President Takaaki Nishii of Ajinomoto, one of the world’s largest suppliers of MSG, poses in front of a display of his company’s products.

Alamy

Emily Porter-Salmon, Ph.D., a semiotician at the London-based cultural-insight agency Sign Salad, says MSG faces a tough uphill battle for reputation redemption. “It’s the harsh chemical name, and it is Other with a capital O.” Modern consumers are wary of overly processed foods that are devoid of nutrition and rely entirely on multisyllabic chemical additives to taste good. Meanwhile, trendy diets often feature organic, unadulterated ingredients that are raw, pure, or perhaps reminiscent of meals eaten by prehistoric ancestors. A fine, white crystal that is not pure salt or sugar seems at odds with that ideology—even if it’s been proven to add deliciousness while subtracting, well, nothing.

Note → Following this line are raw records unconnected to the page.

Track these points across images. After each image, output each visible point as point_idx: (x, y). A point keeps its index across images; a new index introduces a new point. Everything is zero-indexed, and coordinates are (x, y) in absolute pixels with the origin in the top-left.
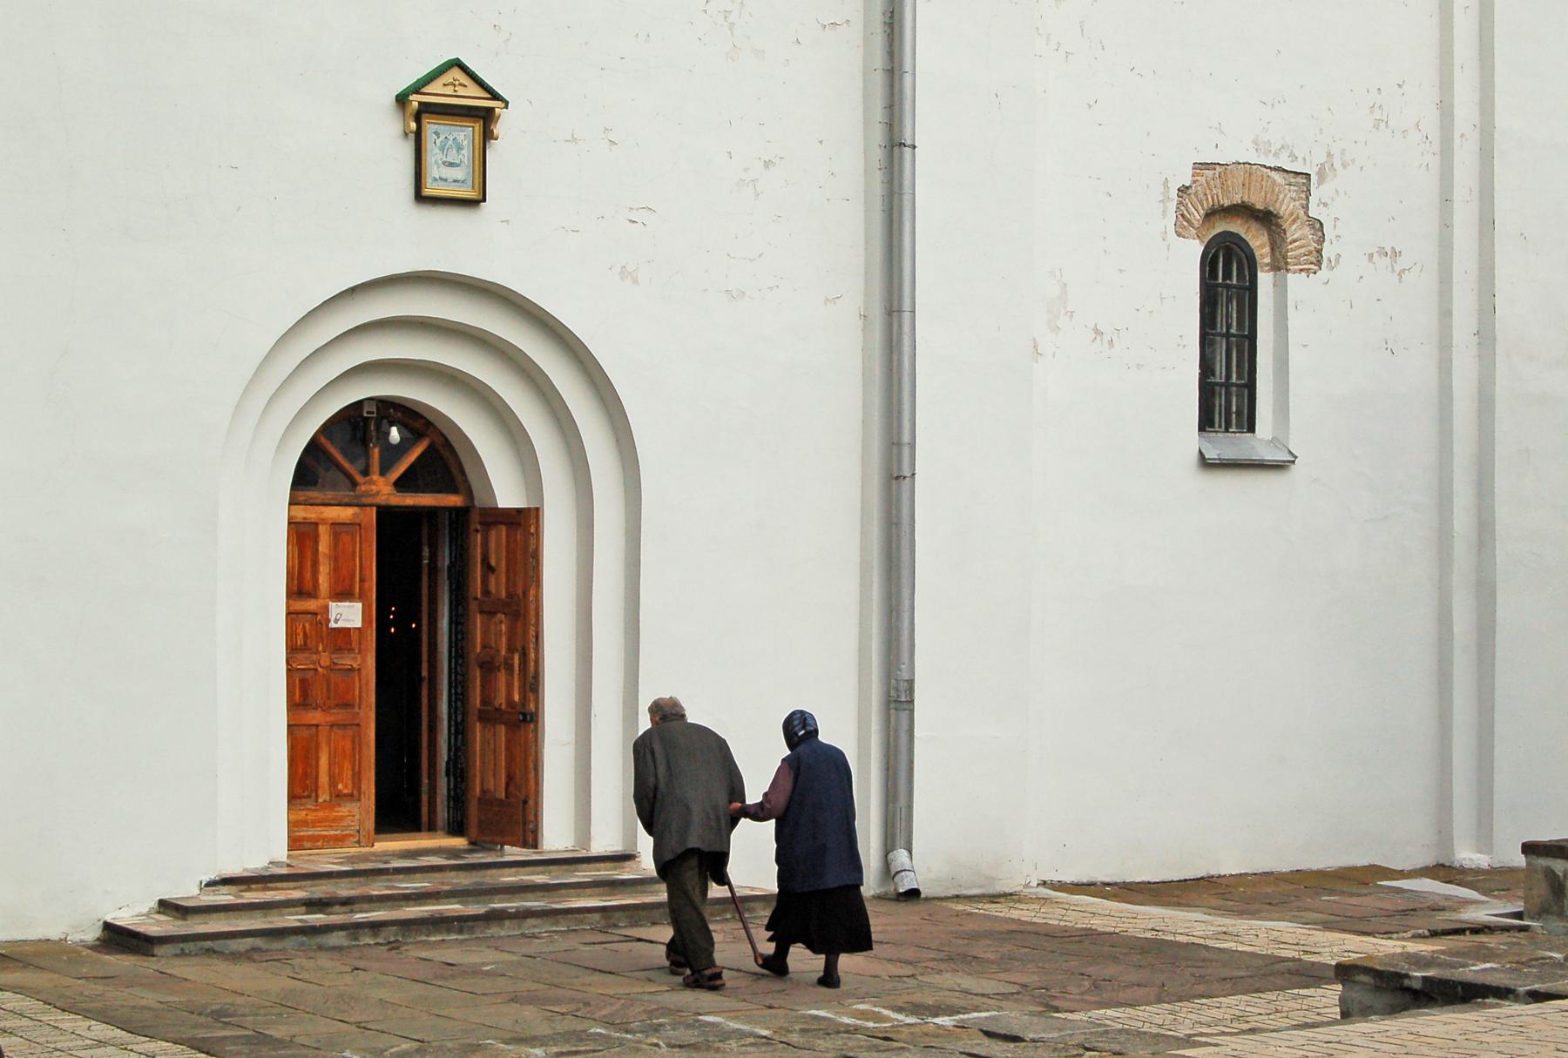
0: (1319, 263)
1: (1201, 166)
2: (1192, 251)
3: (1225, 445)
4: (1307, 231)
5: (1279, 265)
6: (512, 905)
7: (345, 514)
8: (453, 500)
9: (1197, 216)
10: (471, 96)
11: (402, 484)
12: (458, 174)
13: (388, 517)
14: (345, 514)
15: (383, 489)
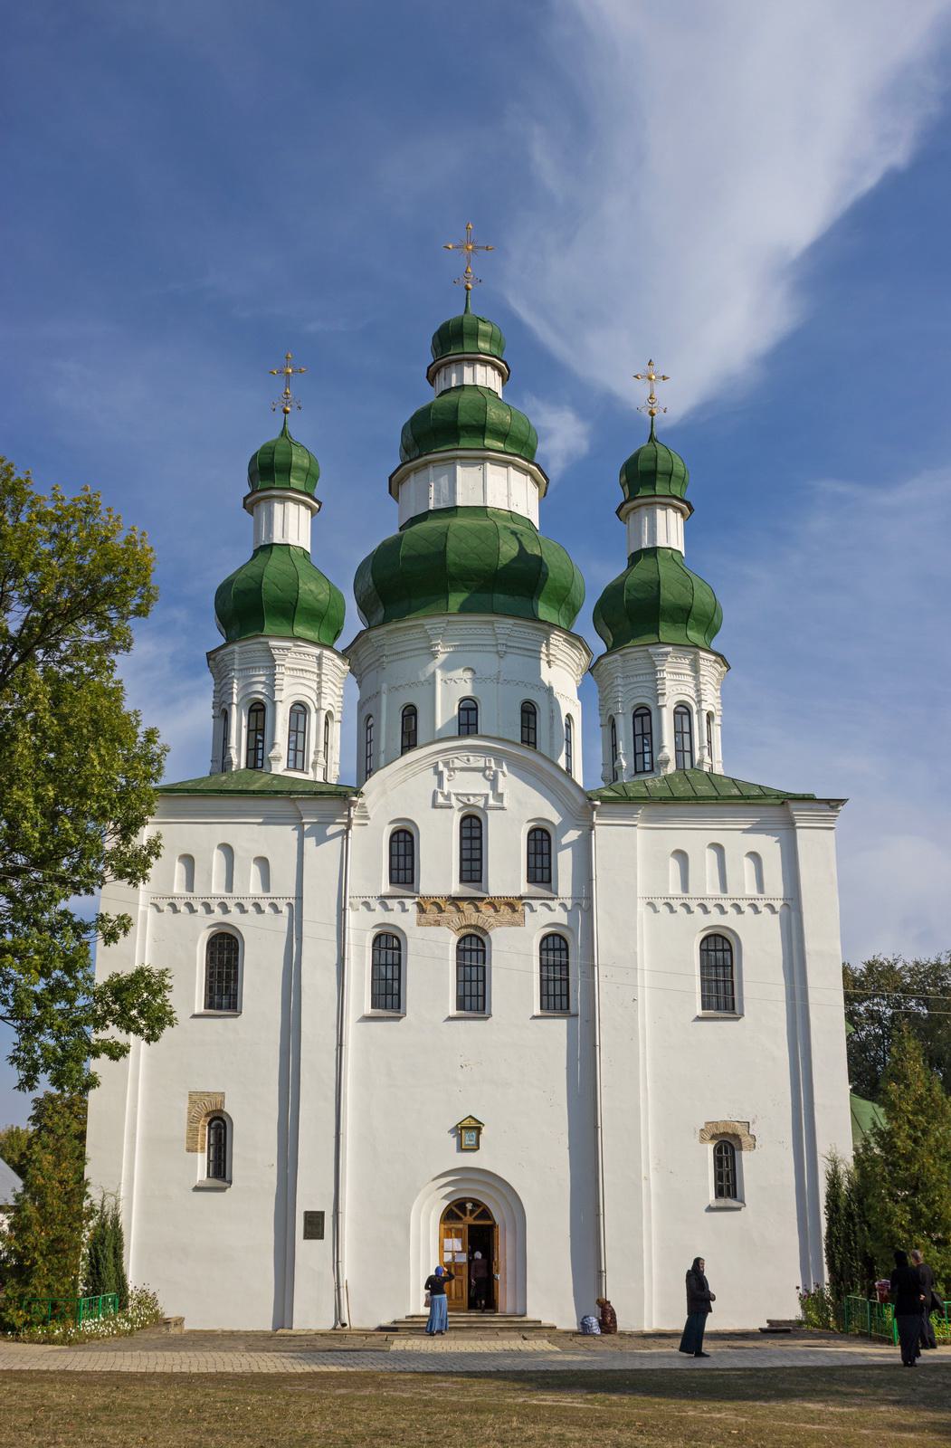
0: (755, 1147)
1: (707, 1123)
2: (710, 1147)
3: (724, 1202)
4: (749, 1138)
5: (741, 1149)
6: (487, 1325)
7: (461, 1226)
8: (489, 1222)
9: (708, 1137)
10: (473, 1124)
11: (475, 1219)
12: (473, 1143)
13: (470, 1227)
14: (461, 1226)
15: (469, 1220)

“MSG is seen as this high-tech food additive made in this other place, and that is seen as inherently frightening and hostile in the West,” says Porter-Salmon. “If it were derived in the West, it would just be seen as any other food additive.” Don’t discount the downright racist “microaggression that is super strong around unfamiliar foreign food,” says Porter-Salmon, a sentiment echoed by Mosby and Tracy.

Today, more chefs like Huang, Teigen, and Chang are pushing to change perceptions. In fact, many are increasingly outspoken about how MSG should be the not-so-secret ingredient for adding depth and roundness to savory dishes.

“MSG can give the illusion of cooking time when you don’t have it,” says food writer Niamh Shields, author of Bacon the Cookbook.

“It works a treat when added to tomato sauce for pasta, particularly if you’ve got tomatoes that aren’t the best,” says Helen Graves, a food writer and an editor of Pit, a magazine about food and fire. “I wouldn’t hesitate to add it to a ragù or other slow-cooked dish—the kinds of dishes where we are always looking to create ‘depth’ but sometimes don’t quite achieve it.”

MiMi Aye, the author of Mandalay: Recipes and Tales from a Burmese Kitchen and the host of The MSG Pod, a popular cooking podcast, suggests that anyone new to the game make two versions of their favorite dish–one with MSG and one without. “My favorite way to demonstrate this is to make scrambled eggs,” she says. “Whisk four eggs with salt and pepper, divide into two bowls, and add a small pinch of MSG to one. You’ll never eat eggs without MSG again!”

Nick Lacasse, a former Around the World in 80 Plates contestant and an executive chef at Walden Catering, suggests that the only limitation on uses may truly be our imagination. “MSG would work great in pickles, as the flavor develops as it ferments and evolves,” he says. You can also try pickled mushrooms, or any vegetable with a denser flesh.

At the end of the day, was the MSG panic in America really Chinese panic? After 50 years of discourse, the ingredient still has a long road to travel before its negative mystique fades away. If you’re paying attention, you should be able to taste the change already. Says Wang: “There’s MSG in KFC, but there’s no KFC Syndrome, you know?”